Johns Hopkins Researchers Develop Safer Way to Make Induced Pluripotent Stem Cells
Researchers at Johns Hopkins have found a better way to create induced pluripotent stem (iPS) cells—adult cells reprogrammed with the properties of embryonic stem cells—from a small blood sample. This new method, described last week in Cell Research, avoids creating DNA changes that could lead to tumor formation.
“These iPS cells are much safer than ones made with previous technologies because they don’t involve integrating foreign viruses that can potentially lead to uncontrolled, cancerous cell growth,” says Linzhao Cheng, Ph.D., an associate professor of medicine in the Division of Hematology and a member of the Johns Hopkins Institute of Cell Engineering. “This is important if iPS cells are to be used as therapies one day.”
Cheng says the higher-quality iPS cells will also be more reliable in research studies, “since we don’t have to worry about extra genetic changes associated with previous technologies interfering with study results.”
Johns Hopkins researchers created the safer iPS cells by transferring a circular piece of DNA into blood cells from anonymous donors to deliver the needed genetic components. The traditional way is to use viruses to carry DNA into a cell’s genome. Unlike the viral methods, the circular DNA the Hopkins team used is designed to stay separate from the host cell’s genome. After the iPS cells formed, the circular DNA delivered into the blood cells was gradually lost.
Using about a tablespoon of human adult blood or umbilical cord blood, the researchers grew the blood cells in the lab for eight to nine days. The researchers then transferred the circular DNA into the blood cells, where the introduced genes turned on to convert the blood cells to iPS cells within 14 days.
The research group verified conversion from mature blood cells to iPS cells by testing their ability to behave like stem cells and differentiate into other cell types, such as bone, muscle or neural cells. They also looked at the DNA from a dozen iPS cell lines to make sure there were no DNA rearrangements.
Cheng says the new method is also more efficient than the traditional use of skin cells to make iPS cells. “After a skin biopsy, it takes a full month to grow the skin cells before they are ready to be reprogrammed into iPS cells, unlike the blood cells that only need to grow for eight or nine days,” says Cheng. “The time it takes to reprogram the iPS cells from blood cells is also shortened to two weeks, compared to the month it takes when using skin cells.”

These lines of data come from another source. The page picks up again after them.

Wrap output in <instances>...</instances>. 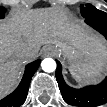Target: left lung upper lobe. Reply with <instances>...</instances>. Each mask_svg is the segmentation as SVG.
Listing matches in <instances>:
<instances>
[{
	"label": "left lung upper lobe",
	"mask_w": 107,
	"mask_h": 107,
	"mask_svg": "<svg viewBox=\"0 0 107 107\" xmlns=\"http://www.w3.org/2000/svg\"><path fill=\"white\" fill-rule=\"evenodd\" d=\"M80 9H81V14L84 18H89V17H92L94 15H98V14L103 13V11L96 9L91 4H86V6L81 5Z\"/></svg>",
	"instance_id": "1"
}]
</instances>
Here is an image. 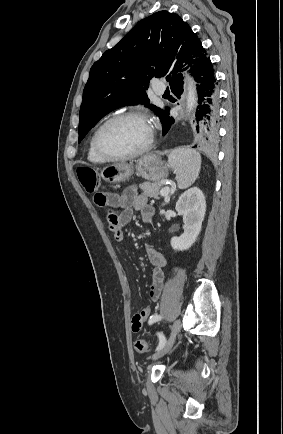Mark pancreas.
Returning <instances> with one entry per match:
<instances>
[{
	"label": "pancreas",
	"mask_w": 283,
	"mask_h": 434,
	"mask_svg": "<svg viewBox=\"0 0 283 434\" xmlns=\"http://www.w3.org/2000/svg\"><path fill=\"white\" fill-rule=\"evenodd\" d=\"M140 189L142 190L143 195L157 199L159 198L162 185L159 182H144L140 185Z\"/></svg>",
	"instance_id": "obj_1"
}]
</instances>
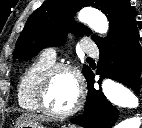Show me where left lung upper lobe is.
Listing matches in <instances>:
<instances>
[{
	"label": "left lung upper lobe",
	"mask_w": 142,
	"mask_h": 128,
	"mask_svg": "<svg viewBox=\"0 0 142 128\" xmlns=\"http://www.w3.org/2000/svg\"><path fill=\"white\" fill-rule=\"evenodd\" d=\"M85 6L100 9L110 23L108 37L92 35L98 47L136 22L129 0H47L28 18L17 40L13 58L27 60L47 46L61 45L65 42L69 30L76 36L90 35L89 28L72 20L73 15ZM89 71L90 68L84 65L85 77Z\"/></svg>",
	"instance_id": "1"
}]
</instances>
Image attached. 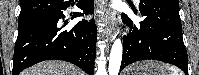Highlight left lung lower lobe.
<instances>
[{"label":"left lung lower lobe","mask_w":199,"mask_h":75,"mask_svg":"<svg viewBox=\"0 0 199 75\" xmlns=\"http://www.w3.org/2000/svg\"><path fill=\"white\" fill-rule=\"evenodd\" d=\"M139 9L145 17L139 27L122 14L130 33L124 37L120 71L136 61L159 60L176 65L188 75L178 0H140Z\"/></svg>","instance_id":"0a47b994"}]
</instances>
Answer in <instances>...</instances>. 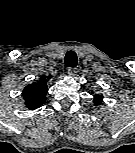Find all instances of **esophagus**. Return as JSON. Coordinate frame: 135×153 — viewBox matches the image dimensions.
<instances>
[{
    "label": "esophagus",
    "instance_id": "34e87169",
    "mask_svg": "<svg viewBox=\"0 0 135 153\" xmlns=\"http://www.w3.org/2000/svg\"><path fill=\"white\" fill-rule=\"evenodd\" d=\"M78 71L76 68H69L68 69V74L71 76V77H75L77 75Z\"/></svg>",
    "mask_w": 135,
    "mask_h": 153
}]
</instances>
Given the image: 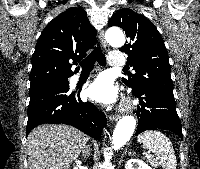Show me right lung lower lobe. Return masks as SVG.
Wrapping results in <instances>:
<instances>
[{"label":"right lung lower lobe","mask_w":200,"mask_h":169,"mask_svg":"<svg viewBox=\"0 0 200 169\" xmlns=\"http://www.w3.org/2000/svg\"><path fill=\"white\" fill-rule=\"evenodd\" d=\"M36 85V84H35ZM26 135L40 124H68L96 140L100 139L106 117L94 104L82 102L69 92L68 78L43 86H30Z\"/></svg>","instance_id":"right-lung-lower-lobe-1"}]
</instances>
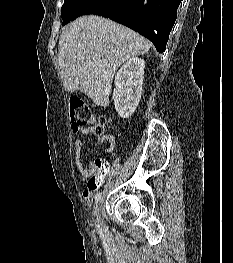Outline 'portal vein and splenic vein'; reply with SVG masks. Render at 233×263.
<instances>
[{
    "label": "portal vein and splenic vein",
    "mask_w": 233,
    "mask_h": 263,
    "mask_svg": "<svg viewBox=\"0 0 233 263\" xmlns=\"http://www.w3.org/2000/svg\"><path fill=\"white\" fill-rule=\"evenodd\" d=\"M89 65H90V66H93V65H94V62H90Z\"/></svg>",
    "instance_id": "1"
}]
</instances>
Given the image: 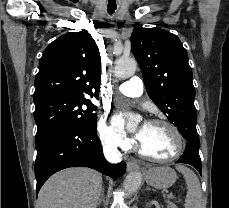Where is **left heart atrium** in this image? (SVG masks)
<instances>
[{"mask_svg": "<svg viewBox=\"0 0 229 208\" xmlns=\"http://www.w3.org/2000/svg\"><path fill=\"white\" fill-rule=\"evenodd\" d=\"M115 123H116V125H117L118 127L121 128V127L123 126V124H124V118H123V116L120 115V114L116 115V116H115ZM146 124H147V123L143 124V125H142V128L138 131V134H137L138 138H141V136H142V134H143V132H144V126H145Z\"/></svg>", "mask_w": 229, "mask_h": 208, "instance_id": "obj_1", "label": "left heart atrium"}]
</instances>
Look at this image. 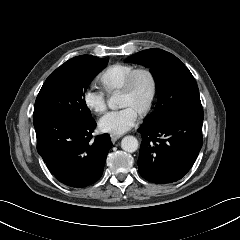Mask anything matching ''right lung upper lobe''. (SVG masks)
<instances>
[{
  "label": "right lung upper lobe",
  "mask_w": 240,
  "mask_h": 240,
  "mask_svg": "<svg viewBox=\"0 0 240 240\" xmlns=\"http://www.w3.org/2000/svg\"><path fill=\"white\" fill-rule=\"evenodd\" d=\"M95 58H96L95 56H91V55H81L66 61L61 66H68V65L77 64V63H86V62L93 61Z\"/></svg>",
  "instance_id": "1"
}]
</instances>
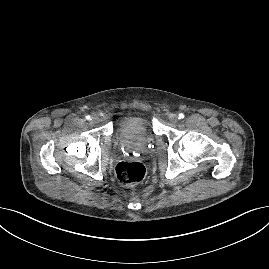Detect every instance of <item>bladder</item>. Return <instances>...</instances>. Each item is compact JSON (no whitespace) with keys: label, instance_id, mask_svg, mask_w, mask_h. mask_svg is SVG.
<instances>
[{"label":"bladder","instance_id":"obj_1","mask_svg":"<svg viewBox=\"0 0 269 269\" xmlns=\"http://www.w3.org/2000/svg\"><path fill=\"white\" fill-rule=\"evenodd\" d=\"M118 137L127 143H146L151 136L150 120L145 116L124 117L117 123Z\"/></svg>","mask_w":269,"mask_h":269}]
</instances>
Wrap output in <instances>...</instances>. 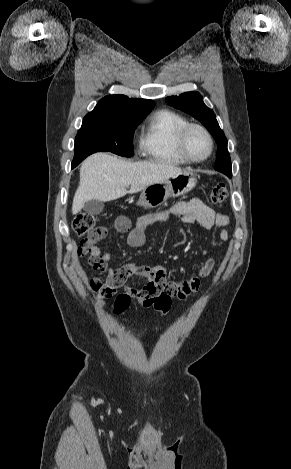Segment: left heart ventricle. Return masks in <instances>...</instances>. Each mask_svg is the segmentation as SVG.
I'll list each match as a JSON object with an SVG mask.
<instances>
[{"mask_svg":"<svg viewBox=\"0 0 291 469\" xmlns=\"http://www.w3.org/2000/svg\"><path fill=\"white\" fill-rule=\"evenodd\" d=\"M209 141L206 135L199 129L190 131L187 137V150L195 158L205 156L209 151Z\"/></svg>","mask_w":291,"mask_h":469,"instance_id":"b2bd125f","label":"left heart ventricle"}]
</instances>
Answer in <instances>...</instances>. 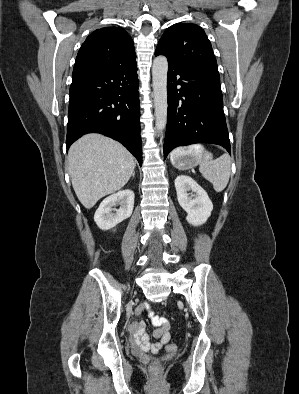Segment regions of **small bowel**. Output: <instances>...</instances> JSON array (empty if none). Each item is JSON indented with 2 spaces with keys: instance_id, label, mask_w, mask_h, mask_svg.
<instances>
[{
  "instance_id": "1",
  "label": "small bowel",
  "mask_w": 299,
  "mask_h": 394,
  "mask_svg": "<svg viewBox=\"0 0 299 394\" xmlns=\"http://www.w3.org/2000/svg\"><path fill=\"white\" fill-rule=\"evenodd\" d=\"M149 305L141 304L137 310L136 315H140L143 311L148 310ZM152 323L156 326L153 332V337L156 342H150V336L145 330V323L143 321L132 323L129 326L130 341L133 347L144 353H157L165 345L170 342V323L167 319L155 315L152 311L149 312Z\"/></svg>"
}]
</instances>
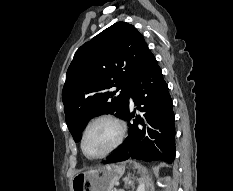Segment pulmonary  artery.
Wrapping results in <instances>:
<instances>
[{"instance_id": "pulmonary-artery-1", "label": "pulmonary artery", "mask_w": 233, "mask_h": 191, "mask_svg": "<svg viewBox=\"0 0 233 191\" xmlns=\"http://www.w3.org/2000/svg\"><path fill=\"white\" fill-rule=\"evenodd\" d=\"M130 103H131V104H133V100H132V98H130Z\"/></svg>"}]
</instances>
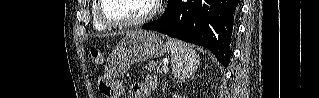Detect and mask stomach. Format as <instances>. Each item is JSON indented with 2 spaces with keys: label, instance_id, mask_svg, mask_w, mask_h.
Wrapping results in <instances>:
<instances>
[{
  "label": "stomach",
  "instance_id": "1",
  "mask_svg": "<svg viewBox=\"0 0 319 98\" xmlns=\"http://www.w3.org/2000/svg\"><path fill=\"white\" fill-rule=\"evenodd\" d=\"M166 52L163 40L156 32L135 31L123 37L112 52L107 68L108 88L106 96L115 98L118 78L131 67L132 64L146 59L159 58Z\"/></svg>",
  "mask_w": 319,
  "mask_h": 98
}]
</instances>
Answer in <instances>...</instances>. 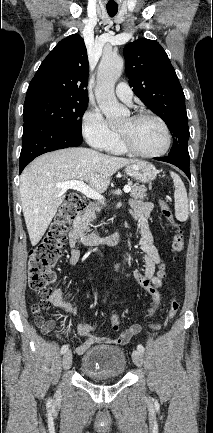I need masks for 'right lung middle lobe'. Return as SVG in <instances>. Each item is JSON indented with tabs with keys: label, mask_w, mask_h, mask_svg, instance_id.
I'll use <instances>...</instances> for the list:
<instances>
[{
	"label": "right lung middle lobe",
	"mask_w": 213,
	"mask_h": 433,
	"mask_svg": "<svg viewBox=\"0 0 213 433\" xmlns=\"http://www.w3.org/2000/svg\"><path fill=\"white\" fill-rule=\"evenodd\" d=\"M88 99L37 95L26 97L23 118L39 119L82 138V116L87 109Z\"/></svg>",
	"instance_id": "dd1d6c3e"
}]
</instances>
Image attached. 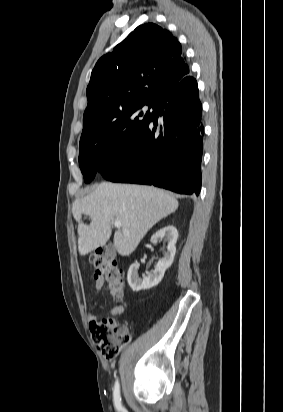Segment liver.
<instances>
[{"mask_svg": "<svg viewBox=\"0 0 283 412\" xmlns=\"http://www.w3.org/2000/svg\"><path fill=\"white\" fill-rule=\"evenodd\" d=\"M178 208L171 194L155 187L103 182L84 198L74 201L72 213L78 222V250L86 255L109 240L114 221L121 230L114 234V246L122 256L130 255L147 232ZM91 219L82 222V215Z\"/></svg>", "mask_w": 283, "mask_h": 412, "instance_id": "1", "label": "liver"}]
</instances>
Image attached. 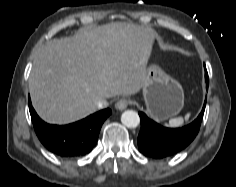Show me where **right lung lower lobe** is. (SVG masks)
<instances>
[{
    "label": "right lung lower lobe",
    "mask_w": 236,
    "mask_h": 187,
    "mask_svg": "<svg viewBox=\"0 0 236 187\" xmlns=\"http://www.w3.org/2000/svg\"><path fill=\"white\" fill-rule=\"evenodd\" d=\"M29 111L34 130L41 143L63 158H75L88 154L96 145L101 126L112 113L107 108L87 118L68 125H50L39 118L29 99Z\"/></svg>",
    "instance_id": "1"
}]
</instances>
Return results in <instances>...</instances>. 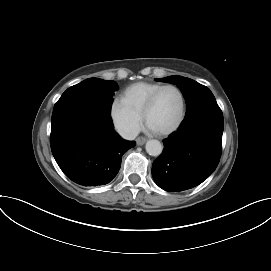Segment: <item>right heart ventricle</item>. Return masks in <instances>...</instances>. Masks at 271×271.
<instances>
[{
    "instance_id": "e07e8e85",
    "label": "right heart ventricle",
    "mask_w": 271,
    "mask_h": 271,
    "mask_svg": "<svg viewBox=\"0 0 271 271\" xmlns=\"http://www.w3.org/2000/svg\"><path fill=\"white\" fill-rule=\"evenodd\" d=\"M163 85L155 82H136L126 87L121 100L134 112L142 116L143 108L149 97Z\"/></svg>"
}]
</instances>
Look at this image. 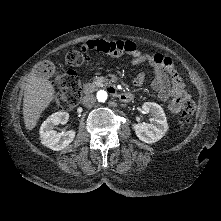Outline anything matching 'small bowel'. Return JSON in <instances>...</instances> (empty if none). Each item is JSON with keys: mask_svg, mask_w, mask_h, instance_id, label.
Masks as SVG:
<instances>
[{"mask_svg": "<svg viewBox=\"0 0 221 221\" xmlns=\"http://www.w3.org/2000/svg\"><path fill=\"white\" fill-rule=\"evenodd\" d=\"M82 51H98L113 57L123 54L129 55L132 65L146 63L153 71L152 88L158 93L162 101L167 102V107L172 113H178L184 102L189 98L185 84L177 73L171 58L160 53H142L131 40H106L91 39L82 46ZM146 78L144 72L139 73L133 80L135 86H141Z\"/></svg>", "mask_w": 221, "mask_h": 221, "instance_id": "c3829d8e", "label": "small bowel"}]
</instances>
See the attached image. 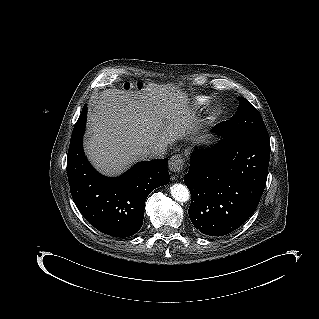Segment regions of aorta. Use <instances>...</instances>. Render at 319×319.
I'll return each instance as SVG.
<instances>
[{"mask_svg": "<svg viewBox=\"0 0 319 319\" xmlns=\"http://www.w3.org/2000/svg\"><path fill=\"white\" fill-rule=\"evenodd\" d=\"M170 193L172 197L178 202H187L190 198V192L188 188L183 184H173L170 187Z\"/></svg>", "mask_w": 319, "mask_h": 319, "instance_id": "762f6f07", "label": "aorta"}]
</instances>
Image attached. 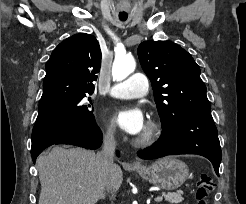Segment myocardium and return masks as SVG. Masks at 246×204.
Here are the masks:
<instances>
[{
    "label": "myocardium",
    "mask_w": 246,
    "mask_h": 204,
    "mask_svg": "<svg viewBox=\"0 0 246 204\" xmlns=\"http://www.w3.org/2000/svg\"><path fill=\"white\" fill-rule=\"evenodd\" d=\"M160 127L154 121H149L145 131L135 140V143L139 146L151 145L159 136Z\"/></svg>",
    "instance_id": "f54148a6"
}]
</instances>
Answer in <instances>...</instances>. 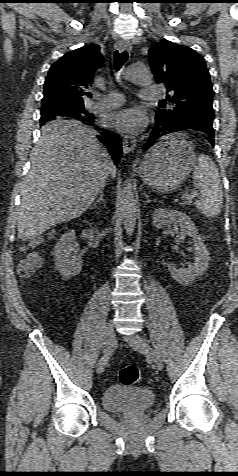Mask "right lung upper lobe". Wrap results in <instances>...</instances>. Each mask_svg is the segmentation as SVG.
<instances>
[{
    "label": "right lung upper lobe",
    "mask_w": 238,
    "mask_h": 476,
    "mask_svg": "<svg viewBox=\"0 0 238 476\" xmlns=\"http://www.w3.org/2000/svg\"><path fill=\"white\" fill-rule=\"evenodd\" d=\"M103 65L100 47L83 46L66 53L49 69L44 83L43 101L84 105L94 74ZM42 124V123H41Z\"/></svg>",
    "instance_id": "1"
}]
</instances>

Cheng says “this easy method of generating integration-free human iPS cells from blood cells will accelerate their use in both research and future clinical applications.”
This study was funded by The Johns Hopkins University, a New York Stem Cell grant and grants from the National Institutes of Health.
Other authors on this manuscript are Bin-Kuan Chou, Pashant Mali, Xiaosong Huang, Zhaohui Ye, Sarah Dowey, Linda Resar and Chunlin Zou of the Johns Hopkins University School of Medicine; Y. Alex Zhang of the Cell Therapy Center at Xuanwu Hospital and Capital Medical University in Beijing, China; and Jay Tong of All-Cells LLC in Emeryville, California.